They might be swimming against the stream though. Most marketing experts, including the always-sharp staff at Forbes, argue in favor of data-driven marketing, especially in environments where engagement and sentiment are easy to measure.

“Social media is a data-rich environment,” says digital media specialist Matei Gavril of PR Media Online. “The tools that allow us to collect information about how our fans and followers engage with us are constantly improving, and it’s easier than ever for brands and even image-conscious individuals to harness them to their benefit.”

1. Use High-Value Social Media Suites

You’re probably already using a social media scheduling suite, such as Hootsuite, to stay on top of your social media marketing campaigns. Though important, that might not be enough.

Before you launch your data-driven social media marketing drive, familiarize yourself with the high-value digital solutions that go beyond mere scheduling and tracking. You need tools that give you deep, granular insight. In some cases, these tools are built right into your social media platforms — for instance, Facebook for Business and LinkedIn Pro both offer detailed, effective insights. In other cases, you’ll need to look for third-party solutions.

Just don’t settle for imitators. This is your marketing we’re talking about here.

2. Conduct a Baseline Evaluation

As the old saying goes, you can’t manage what you don’t measure. Before you jump wholeheartedly into your social media marketing effort, you need to conduct a baseline evaluation that collects as much quantitative and qualitative data as possible about your “as is” social media profile. Keith A. Quesenberry of Harvard Business Review has a great primer on this — if you’re not sure where to start, check out his chart and apply it to your situation.

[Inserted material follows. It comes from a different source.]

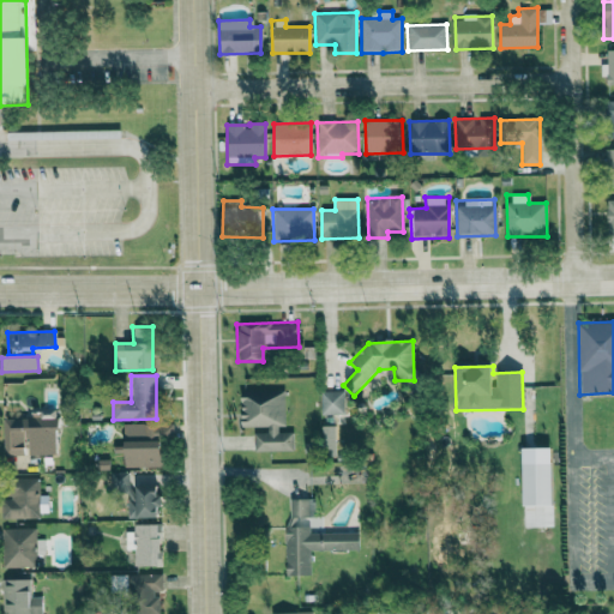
[(254,452),(293,452),(293,431),(284,431),(284,392),(241,392),(241,428),(266,428),(266,433),(254,433),(254,452)]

3. Set Realistic, Measurable Goals With Clear Time Horizons

Once you have a sense of where you stand, figure out where you want to be. Set realistic, measurable goals with clear time horizons — given the dynamism of social marketing, likely short- to medium-term horizons. Are you looking to double your follower count in three months? Boost click-throughs on promotional posts by 30%? Whatever your goals, set them, and build your social strategy around them.

4. Track Everything

It goes without saying that you need to track as much as you can. More to the point, you need to track day-to-day (and minute-to-minute, if necessary) fluctuations in your followers’ engagement behaviors. This is where high-value analytics solutions really come in handy. If you’re not yet sure how analytics works, this handy primer from Marketing Profs will set you straight.

5. Learn from Your Mistakes

Mistakes are inevitable. It’s what happens after them that matters.

For instance, let’s say you drop a Facebook post at 8 p.m. in your target audience’s time zone. It flops — a handful of likes, no click-throughs — until the next day at 9 a.m., when engagement suddenly goes through the roof. Are you going to drop your next post at 8 p.m., or wait until the following morning? Listen to what the data tells you — and follow through.

6. Get Beyond the Metrics

Raw engagement figures only get you so far. Truly effective social media marketing relies on perceived (and actual) follower influence. If you can identify your most influential and visible followers, and then convert them to your cause, you’ll reach far more prospects at far less cost and effort. One of the best ways, but by no means the only, ways to measure follower influence is Klout Score — which, incidentally, is also useful for measuring your own influence.